Mattke Christian Adrian, Haisz Emma, Pandya Nischal, Black Anthony, Venugopal Prem
1Pediatric Intensive Care Unit, Lady Cilento Children's Hospital, Brisbane, QLD, Australia. 2School of Medicine, University of Queensland, Brisbane, QLD, Australia. 3Pediatric Critical Care Research Group, Mater Mother's Research Institute, Brisbane, QLD, Australia. 4Department of cardiothoracic surgery, Lady Cilento Children's Hospital, Brisbane, QLD, Australia. 5Department of perfusion, Lady Cilento Children's Hospital, Brisbane, QLD, Australia.
Pediatr Crit Care Med. 2017 Oct;18(10):973-976. doi: 10.1097/PCC.0000000000001274.
To assess whether reversing the veno-arterial extracorporeal membrane oxygenation blood flow (thereby creating a controlled arterio-venous shunt) can be used to wean children off extracorporeal membrane oxygenation. The standard practice for weaning patients off VA extracorporeal membrane oxygenation is to gradually reduce the blood flows delivered through the extracorporeal membrane oxygenation pump to a minimum level followed by either insertion of an "arterio-venous bridge" and clamping of the blood flow to the patient or direct decannulation. "Pump controlled retrograde flow trial off" is a technique where the revolutions in the centrifugal pump are reduced to the point where the patient will drive the blood retrograde through the extracorporeal membrane oxygenation circuit, effectively turning the circuit into a controlled arterio-venous shunt. The revolutions per minute control the amount of shunt flow. This eliminates any cardiorespiratory support the extracorporeal membrane oxygenation circuit may provide to the patient.
Feasibility study.
Pediatric intensive care.
Extracorporeal membrane oxygenation-dependent pediatric patients, who were ready for weaning, and possible separation from extracorporeal membrane oxygenation entered the trial.

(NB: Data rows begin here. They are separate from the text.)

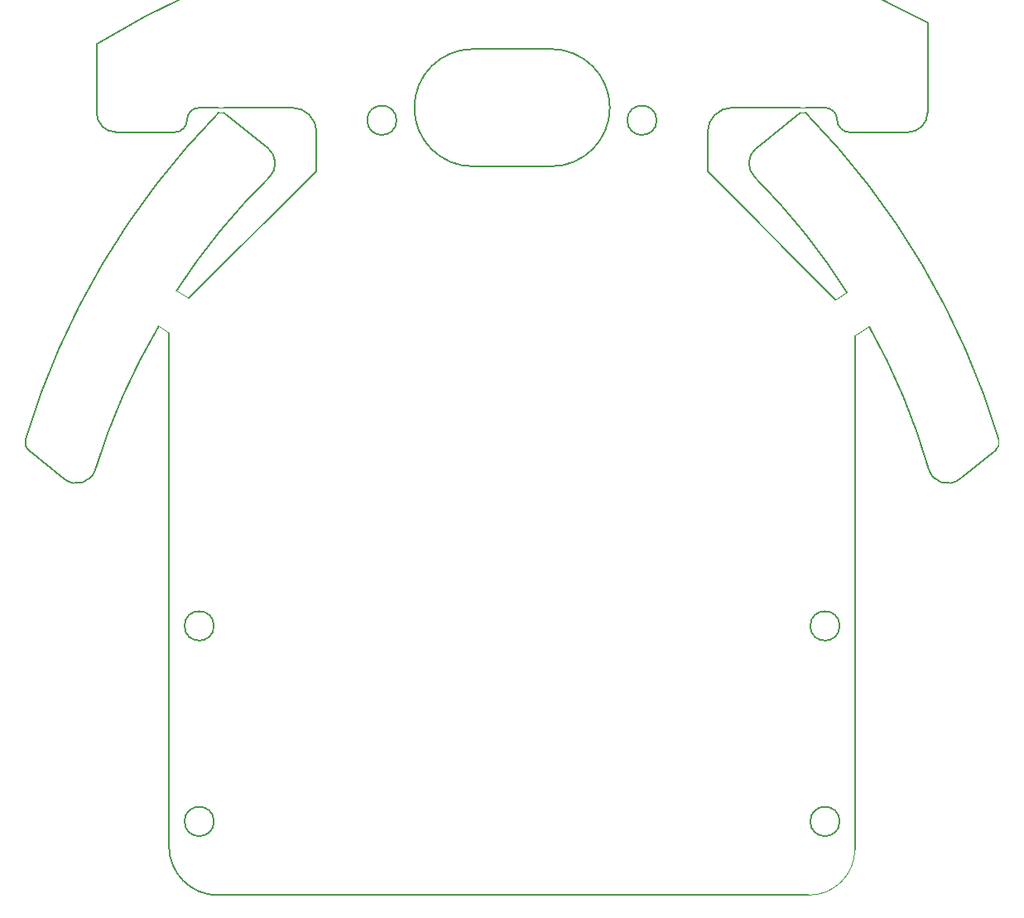
<source format=gm1>
%TF.GenerationSoftware,KiCad,Pcbnew,7.0.1*%
%TF.CreationDate,2023-06-07T19:09:21+09:00*%
%TF.ProjectId,trace,74726163-652e-46b6-9963-61645f706362,rev?*%
%TF.SameCoordinates,Original*%
%TF.FileFunction,Profile,NP*%
%FSLAX46Y46*%
G04 Gerber Fmt 4.6, Leading zero omitted, Abs format (unit mm)*
G04 Created by KiCad (PCBNEW 7.0.1) date 2023-06-07 19:09:21*
%MOMM*%
%LPD*%
G01*
G04 APERTURE LIST*
%TA.AperFunction,Profile*%
%ADD10C,0.200000*%
%TD*%
%TA.AperFunction,Profile*%
%ADD11C,0.100000*%
%TD*%
G04 APERTURE END LIST*
D10*
X99637010Y-71354310D02*
G75*
G03*
X100887010Y-70104284I-10J1250010D01*
G01*
X122317566Y-70142500D02*
G75*
G03*
X122317566Y-70142500I-1500000J0D01*
G01*
X159111195Y-72981741D02*
G75*
G03*
X158962226Y-75970978I1250705J-1560659D01*
G01*
X99050000Y-91850000D02*
X99050000Y-144400000D01*
X176638168Y-69355171D02*
X176638168Y-60161876D01*
X164137039Y-68854534D02*
X166137039Y-68854284D01*
X91637016Y-69354024D02*
G75*
G03*
X93637010Y-71354284I1999984J-276D01*
G01*
X167387216Y-70104859D02*
G75*
G03*
X166137039Y-68854284I-1250016J559D01*
G01*
X102137010Y-68854310D02*
G75*
G03*
X100887010Y-70104284I-10J-1249990D01*
G01*
X103638010Y-141858284D02*
G75*
G03*
X103638010Y-141858284I-1500000J0D01*
G01*
X99050005Y-144400000D02*
G75*
G03*
X104049095Y-149399095I4999095J0D01*
G01*
X176638167Y-60161879D02*
G75*
G03*
X91637919Y-62356855I-40615957J-74061671D01*
G01*
X163637101Y-69354596D02*
X159111178Y-72981719D01*
X91637919Y-62356855D02*
X91637010Y-69354024D01*
X167638010Y-141858284D02*
G75*
G03*
X167638010Y-141858284I-1500000J0D01*
G01*
X84690204Y-103902304D02*
X88353845Y-106838385D01*
X168384262Y-87750735D02*
G75*
G03*
X158962225Y-75970979I-57457462J-36299365D01*
G01*
X183584010Y-103902311D02*
G75*
G03*
X183916538Y-102834867I-625310J780311D01*
G01*
X130137010Y-62854276D02*
G75*
G03*
X130137010Y-74854284I0J-6000004D01*
G01*
X168638639Y-71356584D02*
X174638639Y-71355171D01*
X130137010Y-74854284D02*
X138137010Y-74854284D01*
D11*
X164500000Y-149400000D02*
G75*
G03*
X169200000Y-144700000I0J4700000D01*
G01*
D10*
X179920365Y-106838385D02*
X183584005Y-103902304D01*
X84357639Y-102834857D02*
G75*
G03*
X84690205Y-103902303I958061J-287043D01*
G01*
X167387116Y-70104859D02*
G75*
G03*
X168638639Y-71356584I1251084J-641D01*
G01*
D11*
X169200000Y-92100000D02*
X170652147Y-91226894D01*
D10*
X176746860Y-105828168D02*
G75*
G03*
X179920365Y-106838384I1922740J550368D01*
G01*
D11*
X99800000Y-87600000D02*
X101100000Y-88300000D01*
D10*
X104049095Y-149399095D02*
X164500000Y-149399095D01*
X102137010Y-68854284D02*
X104137171Y-68854284D01*
D11*
X163637039Y-68854596D02*
X164137039Y-68854534D01*
D10*
X138137010Y-62854284D02*
X130137010Y-62854284D01*
D11*
X167184614Y-88468926D02*
X168384251Y-87750742D01*
D10*
X183916540Y-102834867D02*
G75*
G03*
X164137101Y-69354534I-77589990J-23255653D01*
G01*
X114137510Y-75356084D02*
X101100000Y-88300000D01*
X104637108Y-68854284D02*
X111637011Y-68854284D01*
X104137108Y-69354534D02*
G75*
G03*
X84357673Y-102834867I57810262J-56735806D01*
G01*
X174638639Y-71355168D02*
G75*
G03*
X176638168Y-69355171I-439J1999968D01*
G01*
X138137010Y-74854316D02*
G75*
G03*
X138137010Y-62854284I-10J6000016D01*
G01*
X103638010Y-121858284D02*
G75*
G03*
X103638010Y-121858284I-1500000J0D01*
G01*
X109163031Y-72981719D02*
X104637108Y-69354596D01*
X97989253Y-91223711D02*
G75*
G03*
X91527338Y-105828165I58523647J-34626289D01*
G01*
X114137010Y-71353971D02*
X114137510Y-75356084D01*
X148917500Y-70142500D02*
G75*
G03*
X148917500Y-70142500I-1500000J0D01*
G01*
X88353875Y-106838347D02*
G75*
G03*
X91527338Y-105828165I1250725J1560647D01*
G01*
D11*
X163637101Y-69354596D02*
X164137101Y-69354534D01*
D10*
X176746870Y-105828165D02*
G75*
G03*
X170652146Y-91226894I-65374670J-18715435D01*
G01*
X156636003Y-68855540D02*
G75*
G03*
X154140041Y-71349711I197J-2496160D01*
G01*
D11*
X104137108Y-69354534D02*
X104637108Y-69354596D01*
D10*
X167638010Y-121858284D02*
G75*
G03*
X167638010Y-121858284I-1500000J0D01*
G01*
X114137016Y-71353971D02*
G75*
G03*
X111637011Y-68854284I-2500016J-329D01*
G01*
X93637010Y-71354284D02*
X99637010Y-71354284D01*
X169200000Y-144700000D02*
X169200000Y-92100000D01*
X109305024Y-75963875D02*
G75*
G03*
X99800001Y-87600000I47595676J-48578925D01*
G01*
D11*
X104137171Y-68854284D02*
X104637108Y-68854284D01*
D10*
X167184614Y-88468926D02*
X154136774Y-75353694D01*
X109312001Y-75970997D02*
G75*
G03*
X109163031Y-72981719I-1399701J1428597D01*
G01*
D11*
X97989259Y-91223715D02*
X99050000Y-91850000D01*
D10*
X156636003Y-68855471D02*
X163637039Y-68854596D01*
X154136774Y-75353694D02*
X154140040Y-71349711D01*
M02*

</source>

Pump controlled retrograde flow trial off.
During 2016, pump controlled retrograde flow trial off was used in 17 patients, for a total of 23 episodes. One episode was unsuccessful in a patient with a body weight of 2.2 kg, where cardiac output was insufficient to provide blood flow to both body and extracorporeal membrane oxygenation circuit, though from 2.8 kg body weight upward, the technique was tolerated. The duration of pump controlled retrograde flow trial off was 15 minutes to 2.5 hours. Five cases led to a continuation of the extracorporeal membrane oxygenation run, as they were not ready to be decannulated. Fifteen patients were decannulated after the pump controlled retrograde flow trial off. No patient needed to be recommenced on extracorporeal membrane oxygenation after decannulation.
Pump controlled retrograde flow trial off is an easy to use and easily reversible technique to assess patient readiness for separation from extracorporeal membrane oxygenation. Given pump controlled retrograde flow trial off can easily be stopped and-in our experience-is not associated with complications, it lowers the threshold to attempt coming off extracorporeal membrane oxygenation and facilitates accurate assessment of whether a patient will need further ongoing extracorporeal membrane oxygenation support.
评估逆转静脉 - 动脉体外膜肺氧合血流(从而形成可控的动静脉分流)是否可用于使儿童脱离体外膜肺氧合。使患者脱离静脉 - 动脉体外膜肺氧合的标准做法是逐渐将通过体外膜肺氧合泵输送的血流减少至最低水平,随后要么插入“动静脉桥”并夹闭通向患者的血流,要么直接拔管。“泵控逆向血流试验关闭”是一种技术,即降低离心泵的转速,使患者驱动血液逆向通过体外膜肺氧合回路,从而有效地将回路转变为可控的动静脉分流。每分钟转速控制分流血流量。这消除了体外膜肺氧合回路可能为患者提供的任何心肺支持。
可行性研究。
儿科重症监护室。
依赖体外膜肺氧合且准备好撤机并可能脱离体外膜肺氧合的儿科患者进入试验。
泵控逆向血流试验关闭。
2016年期间,17例患者共进行了23次泵控逆向血流试验关闭。1例体重2.2千克的患者试验未成功,其心输出量不足以同时为身体和体外膜肺氧合回路提供血流,但体重从2.8千克及以上时,该技术可耐受。泵控逆向血流试验关闭的持续时间为15分钟至2.5小时。5例患者因尚未准备好拔管而继续进行体外膜肺氧合治疗。15例患者在泵控逆向血流试验关闭后拔管。拔管后无患者需要重新开始体外膜肺氧合治疗。
泵控逆向血流试验关闭是一种易于使用且易于逆转的技术,用于评估患者脱离体外膜肺氧合的准备情况。鉴于泵控逆向血流试验关闭可轻松停止,且根据我们的经验不会引发并发症,它降低了尝试脱离体外膜肺氧合的门槛,并有助于准确评估患者是否需要进一步持续的体外膜肺氧合支持。